## GOAL OF THE EXERCISE
Retype the following records exactly and exclude the pictures.

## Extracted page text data
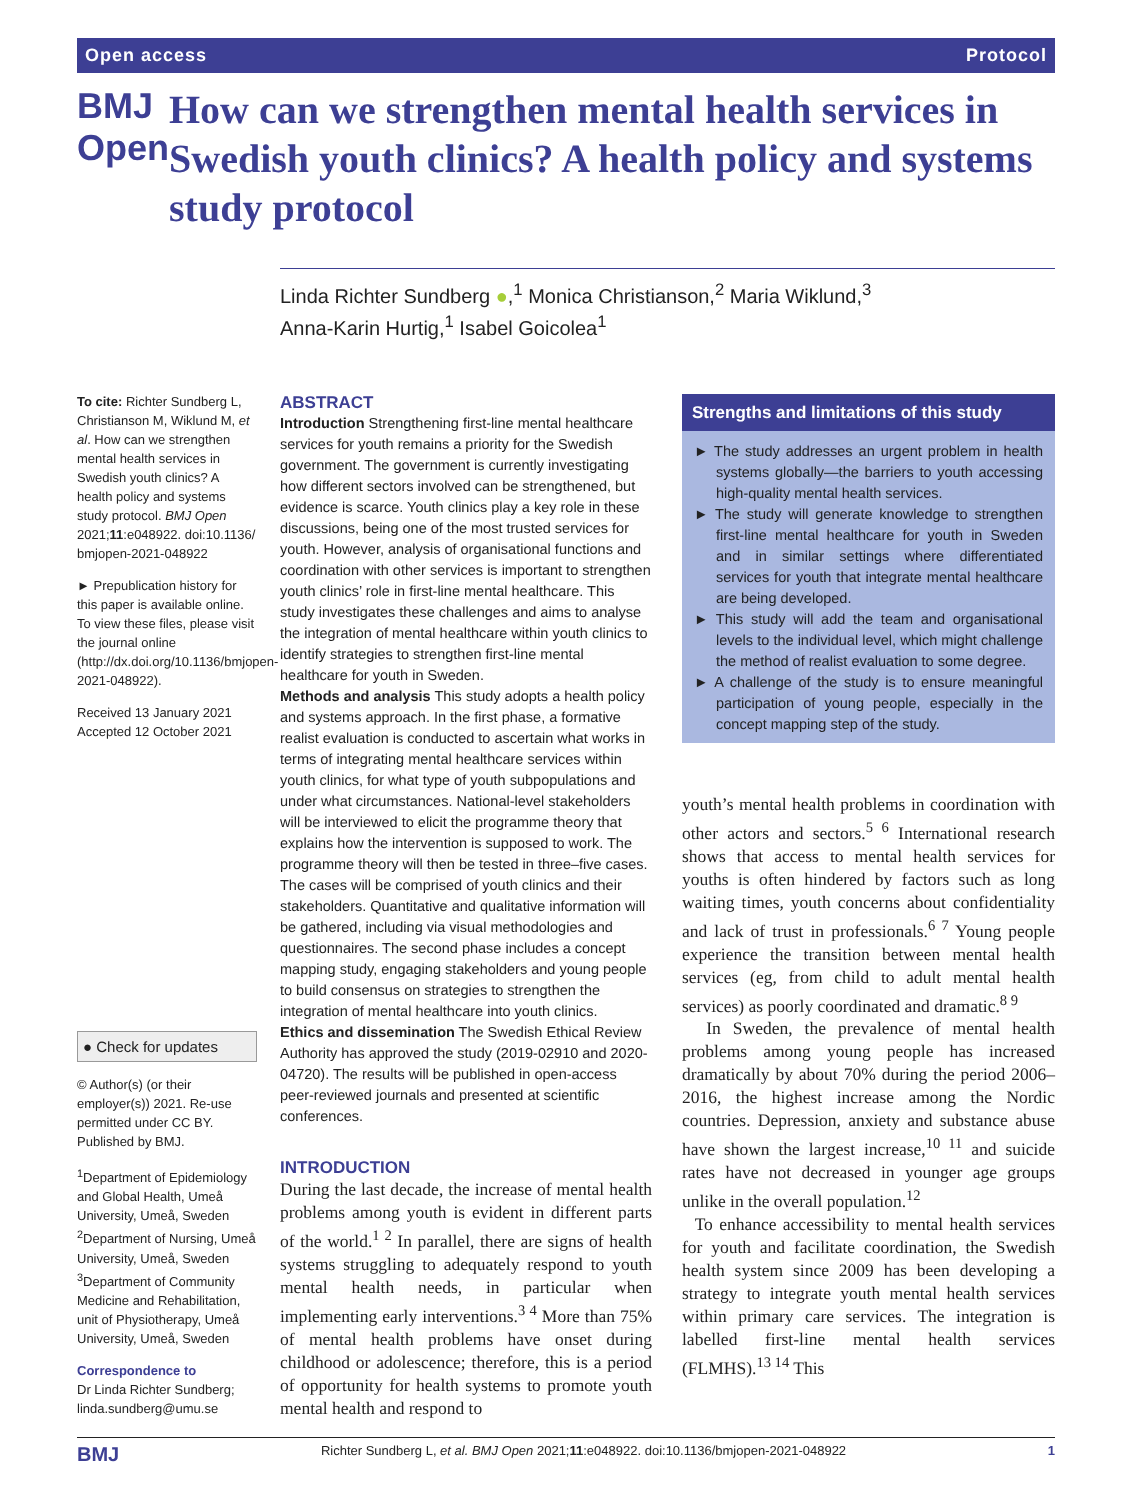Open access Protocol
BMJ Open
How can we strengthen mental health services in Swedish youth clinics? A health policy and systems study protocol
Linda Richter Sundberg ●,<sup>1</sup> Monica Christianson,<sup>2</sup> Maria Wiklund,<sup>3</sup>
Anna-Karin Hurtig,<sup>1</sup> Isabel Goicolea<sup>1</sup>
To cite: Richter Sundberg L, Christianson M, Wiklund M, et al. How can we strengthen mental health services in Swedish youth clinics? A health policy and systems study protocol. BMJ Open 2021;11:e048922. doi:10.1136/ bmjopen-2021-048922
► Prepublication history for this paper is available online. To view these files, please visit the journal online (http://dx.doi.org/10.1136/bmjopen-2021-048922).
Received 13 January 2021
Accepted 12 October 2021
● Check for updates
© Author(s) (or their employer(s)) 2021. Re-use permitted under CC BY. Published by BMJ.
<sup>1</sup> Department of Epidemiology and Global Health, Umeå University, Umeå, Sweden
<sup>2</sup> Department of Nursing, Umeå University, Umeå, Sweden
<sup>3</sup> Department of Community Medicine and Rehabilitation, unit of Physiotherapy, Umeå University, Umeå, Sweden
Correspondence to
Dr Linda Richter Sundberg; linda.sundberg@umu.se
ABSTRACT
Introduction Strengthening first-line mental healthcare services for youth remains a priority for the Swedish government. The government is currently investigating how different sectors involved can be strengthened, but evidence is scarce. Youth clinics play a key role in these discussions, being one of the most trusted services for youth. However, analysis of organisational functions and coordination with other services is important to strengthen youth clinics’ role in first-line mental healthcare. This study investigates these challenges and aims to analyse the integration of mental healthcare within youth clinics to identify strategies to strengthen first-line mental healthcare for youth in Sweden.
Methods and analysis This study adopts a health policy and systems approach. In the first phase, a formative realist evaluation is conducted to ascertain what works in terms of integrating mental healthcare services within youth clinics, for what type of youth subpopulations and under what circumstances. National-level stakeholders will be interviewed to elicit the programme theory that explains how the intervention is supposed to work. The programme theory will then be tested in three–five cases. The cases will be comprised of youth clinics and their stakeholders. Quantitative and qualitative information will be gathered, including via visual methodologies and questionnaires. The second phase includes a concept mapping study, engaging stakeholders and young people to build consensus on strategies to strengthen the integration of mental healthcare into youth clinics.
Ethics and dissemination The Swedish Ethical Review Authority has approved the study (2019-02910 and 2020-04720). The results will be published in open-access peer-reviewed journals and presented at scientific conferences.
INTRODUCTION
During the last decade, the increase of mental health problems among youth is evident in different parts of the world.<sup>1 2</sup> In parallel, there are signs of health systems struggling to adequately respond to youth mental health needs, in particular when implementing early interventions.<sup>3 4</sup> More than 75% of mental health problems have onset during childhood or adolescence; therefore, this is a period of opportunity for health systems to promote youth mental health and respond to
Strengths and limitations of this study
► The study addresses an urgent problem in health systems globally—the barriers to youth accessing high-quality mental health services.
► The study will generate knowledge to strengthen first-line mental healthcare for youth in Sweden and in similar settings where differentiated services for youth that integrate mental healthcare are being developed.
► This study will add the team and organisational levels to the individual level, which might challenge the method of realist evaluation to some degree.
► A challenge of the study is to ensure meaningful participation of young people, especially in the concept mapping step of the study.
youth’s mental health problems in coordination with other actors and sectors.<sup>5 6</sup> International research shows that access to mental health services for youths is often hindered by factors such as long waiting times, youth concerns about confidentiality and lack of trust in professionals.<sup>6 7</sup> Young people experience the transition between mental health services (eg, from child to adult mental health services) as poorly coordinated and dramatic.<sup>8 9</sup>
In Sweden, the prevalence of mental health problems among young people has increased dramatically by about 70% during the period 2006–2016, the highest increase among the Nordic countries. Depression, anxiety and substance abuse have shown the largest increase,<sup>10 11</sup> and suicide rates have not decreased in younger age groups unlike in the overall population.<sup>12</sup>
To enhance accessibility to mental health services for youth and facilitate coordination, the Swedish health system since 2009 has been developing a strategy to integrate youth mental health services within primary care services. The integration is labelled first-line mental health services (FLMHS).<sup>13 14</sup> This
BMJ Richter Sundberg L, et al. BMJ Open 2021;11:e048922. doi:10.1136/bmjopen-2021-048922 1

## ANSWER
Open access Protocol
BMJ Open
How can we strengthen mental health services in Swedish youth clinics? A health policy and systems study protocol
Linda Richter Sundberg ●,<sup>1</sup> Monica Christianson,<sup>2</sup> Maria Wiklund,<sup>3</sup>
Anna-Karin Hurtig,<sup>1</sup> Isabel Goicolea<sup>1</sup>
To cite: Richter Sundberg L, Christianson M, Wiklund M, et al. How can we strengthen mental health services in Swedish youth clinics? A health policy and systems study protocol. BMJ Open 2021;11:e048922. doi:10.1136/ bmjopen-2021-048922
► Prepublication history for this paper is available online. To view these files, please visit the journal online (http://dx.doi.org/10.1136/bmjopen-2021-048922).
Received 13 January 2021
Accepted 12 October 2021
● Check for updates
© Author(s) (or their employer(s)) 2021. Re-use permitted under CC BY. Published by BMJ.
<sup>1</sup> Department of Epidemiology and Global Health, Umeå University, Umeå, Sweden
<sup>2</sup> Department of Nursing, Umeå University, Umeå, Sweden
<sup>3</sup> Department of Community Medicine and Rehabilitation, unit of Physiotherapy, Umeå University, Umeå, Sweden
Correspondence to
Dr Linda Richter Sundberg; linda.sundberg@umu.se
ABSTRACT
Introduction Strengthening first-line mental healthcare services for youth remains a priority for the Swedish government. The government is currently investigating how different sectors involved can be strengthened, but evidence is scarce. Youth clinics play a key role in these discussions, being one of the most trusted services for youth. However, analysis of organisational functions and coordination with other services is important to strengthen youth clinics’ role in first-line mental healthcare. This study investigates these challenges and aims to analyse the integration of mental healthcare within youth clinics to identify strategies to strengthen first-line mental healthcare for youth in Sweden.
Methods and analysis This study adopts a health policy and systems approach. In the first phase, a formative realist evaluation is conducted to ascertain what works in terms of integrating mental healthcare services within youth clinics, for what type of youth subpopulations and under what circumstances. National-level stakeholders will be interviewed to elicit the programme theory that explains how the intervention is supposed to work. The programme theory will then be tested in three–five cases. The cases will be comprised of youth clinics and their stakeholders. Quantitative and qualitative information will be gathered, including via visual methodologies and questionnaires. The second phase includes a concept mapping study, engaging stakeholders and young people to build consensus on strategies to strengthen the integration of mental healthcare into youth clinics.
Ethics and dissemination The Swedish Ethical Review Authority has approved the study (2019-02910 and 2020-04720). The results will be published in open-access peer-reviewed journals and presented at scientific conferences.
INTRODUCTION
During the last decade, the increase of mental health problems among youth is evident in different parts of the world.<sup>1 2</sup> In parallel, there are signs of health systems struggling to adequately respond to youth mental health needs, in particular when implementing early interventions.<sup>3 4</sup> More than 75% of mental health problems have onset during childhood or adolescence; therefore, this is a period of opportunity for health systems to promote youth mental health and respond to
Strengths and limitations of this study
► The study addresses an urgent problem in health systems globally—the barriers to youth accessing high-quality mental health services.
► The study will generate knowledge to strengthen first-line mental healthcare for youth in Sweden and in similar settings where differentiated services for youth that integrate mental healthcare are being developed.
► This study will add the team and organisational levels to the individual level, which might challenge the method of realist evaluation to some degree.
► A challenge of the study is to ensure meaningful participation of young people, especially in the concept mapping step of the study.
youth’s mental health problems in coordination with other actors and sectors.<sup>5 6</sup> International research shows that access to mental health services for youths is often hindered by factors such as long waiting times, youth concerns about confidentiality and lack of trust in professionals.<sup>6 7</sup> Young people experience the transition between mental health services (eg, from child to adult mental health services) as poorly coordinated and dramatic.<sup>8 9</sup>
In Sweden, the prevalence of mental health problems among young people has increased dramatically by about 70% during the period 2006–2016, the highest increase among the Nordic countries. Depression, anxiety and substance abuse have shown the largest increase,<sup>10 11</sup> and suicide rates have not decreased in younger age groups unlike in the overall population.<sup>12</sup>
To enhance accessibility to mental health services for youth and facilitate coordination, the Swedish health system since 2009 has been developing a strategy to integrate youth mental health services within primary care services. The integration is labelled first-line mental health services (FLMHS).<sup>13 14</sup> This
BMJ Richter Sundberg L, et al. BMJ Open 2021;11:e048922. doi:10.1136/bmjopen-2021-048922 1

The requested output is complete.